Cathmar frowned, warming his palm around the small container. “Little things. She always seems to want to know stuff about Dad … about Mom. But never talks about herself and doesn’t tell me much of anything. She vanishes for hours on end and won’t tell me where she’s been. And every time I ask a question she doesn’t feel like answering…” he felt himself blush “… she trips me into bed.”

Aethelred must have caught his expression, because the old priest grinned. “Look,” he said, “women—men, too—some you can trust; some you can’t. It’s no reflection on you, kid. You have to learn which are which the hard way.”

Cathmar grunted and drank his tea. He knew the old priest was waiting him out. “Yeah,” he finally said. “I’ve been an idiot.”

“Nah,” Aethelred answered. “You’ve been a kid. Look, why don’t you go talk to Borje sometime soon? When your girlfriend isn’t around. The old bull’s got a level head on his shoulders. Maybe he can help you sort things out.”

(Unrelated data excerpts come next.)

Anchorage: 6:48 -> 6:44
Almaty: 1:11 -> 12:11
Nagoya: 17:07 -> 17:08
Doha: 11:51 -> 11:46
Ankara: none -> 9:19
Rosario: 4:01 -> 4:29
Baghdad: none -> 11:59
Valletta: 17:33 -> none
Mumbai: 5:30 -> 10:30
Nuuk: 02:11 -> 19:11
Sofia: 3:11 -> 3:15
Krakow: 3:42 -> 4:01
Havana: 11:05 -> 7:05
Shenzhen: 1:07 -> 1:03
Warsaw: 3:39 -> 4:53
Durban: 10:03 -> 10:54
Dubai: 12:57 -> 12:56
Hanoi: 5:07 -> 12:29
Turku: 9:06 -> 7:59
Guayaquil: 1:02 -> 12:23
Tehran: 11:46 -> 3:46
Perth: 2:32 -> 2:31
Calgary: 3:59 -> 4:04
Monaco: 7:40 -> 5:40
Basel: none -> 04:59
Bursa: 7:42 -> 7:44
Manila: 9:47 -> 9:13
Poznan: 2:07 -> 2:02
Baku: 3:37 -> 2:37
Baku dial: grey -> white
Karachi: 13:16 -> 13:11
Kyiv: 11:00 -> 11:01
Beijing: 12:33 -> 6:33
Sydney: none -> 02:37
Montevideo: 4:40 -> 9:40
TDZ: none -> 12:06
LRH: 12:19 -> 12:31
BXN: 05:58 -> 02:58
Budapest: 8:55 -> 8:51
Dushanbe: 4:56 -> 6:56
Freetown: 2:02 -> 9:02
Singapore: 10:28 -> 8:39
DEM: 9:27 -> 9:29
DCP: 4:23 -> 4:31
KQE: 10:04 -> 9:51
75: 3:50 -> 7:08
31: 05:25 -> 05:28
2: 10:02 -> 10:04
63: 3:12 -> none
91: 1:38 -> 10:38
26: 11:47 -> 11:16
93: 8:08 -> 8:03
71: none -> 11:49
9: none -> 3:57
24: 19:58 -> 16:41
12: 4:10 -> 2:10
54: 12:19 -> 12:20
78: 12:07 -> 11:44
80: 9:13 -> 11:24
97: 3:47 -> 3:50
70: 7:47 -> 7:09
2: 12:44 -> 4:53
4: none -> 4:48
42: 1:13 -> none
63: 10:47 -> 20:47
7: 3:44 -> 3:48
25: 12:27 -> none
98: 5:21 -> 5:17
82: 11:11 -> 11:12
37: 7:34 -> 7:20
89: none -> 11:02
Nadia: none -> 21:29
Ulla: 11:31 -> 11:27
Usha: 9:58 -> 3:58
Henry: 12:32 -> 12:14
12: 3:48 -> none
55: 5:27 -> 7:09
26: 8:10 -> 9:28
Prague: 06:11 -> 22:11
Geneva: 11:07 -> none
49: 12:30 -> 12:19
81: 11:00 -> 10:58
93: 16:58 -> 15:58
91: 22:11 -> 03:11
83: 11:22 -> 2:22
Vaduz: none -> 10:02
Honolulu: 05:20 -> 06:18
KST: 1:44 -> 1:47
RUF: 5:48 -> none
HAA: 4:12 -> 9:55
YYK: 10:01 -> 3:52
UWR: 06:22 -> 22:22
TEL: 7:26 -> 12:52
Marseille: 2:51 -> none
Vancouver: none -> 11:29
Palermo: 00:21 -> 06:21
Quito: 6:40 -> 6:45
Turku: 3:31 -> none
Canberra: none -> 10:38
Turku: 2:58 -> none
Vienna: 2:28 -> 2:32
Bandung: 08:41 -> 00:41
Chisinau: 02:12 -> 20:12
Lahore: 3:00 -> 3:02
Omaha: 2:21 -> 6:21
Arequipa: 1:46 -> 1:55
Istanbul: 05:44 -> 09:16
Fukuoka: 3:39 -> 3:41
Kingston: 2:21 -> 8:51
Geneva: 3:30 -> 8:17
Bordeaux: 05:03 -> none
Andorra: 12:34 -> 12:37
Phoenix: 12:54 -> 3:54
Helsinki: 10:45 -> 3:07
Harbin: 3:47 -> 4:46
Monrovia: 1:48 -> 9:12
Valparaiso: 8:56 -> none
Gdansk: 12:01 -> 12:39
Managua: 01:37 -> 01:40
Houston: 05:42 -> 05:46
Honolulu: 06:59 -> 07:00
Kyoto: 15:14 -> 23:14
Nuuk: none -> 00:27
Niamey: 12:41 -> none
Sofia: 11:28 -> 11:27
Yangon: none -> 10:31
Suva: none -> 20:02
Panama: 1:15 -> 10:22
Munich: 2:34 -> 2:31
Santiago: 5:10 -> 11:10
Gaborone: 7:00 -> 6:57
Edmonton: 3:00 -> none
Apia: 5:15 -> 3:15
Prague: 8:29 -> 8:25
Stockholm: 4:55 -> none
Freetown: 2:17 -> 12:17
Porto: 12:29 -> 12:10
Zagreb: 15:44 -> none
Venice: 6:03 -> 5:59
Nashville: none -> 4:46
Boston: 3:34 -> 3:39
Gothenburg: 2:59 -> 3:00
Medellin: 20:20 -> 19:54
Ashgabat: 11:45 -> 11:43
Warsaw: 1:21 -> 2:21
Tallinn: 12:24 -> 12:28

“Yeah,” Cathmar answered, noticing the twinkle in Aethelred’s eye.
I’m being set up for something.
For some reason, he didn’t mind. “Oh, another thing. I just remembered.”

“Yeah?”

“Well, she knew what I was right off. Recognized Nathr … and lately she’s been pumping me for lots of information on how you make angels.” Cathmar looked away, glanced up at the massive roof beams, black with age. The ceiling plaster between them had yellowed past ivory and into parchment.

“Huh.” Aethelred chewed his lip. “You didn’t tell her about Selene kissing the moreaux to break their bindings, did you?”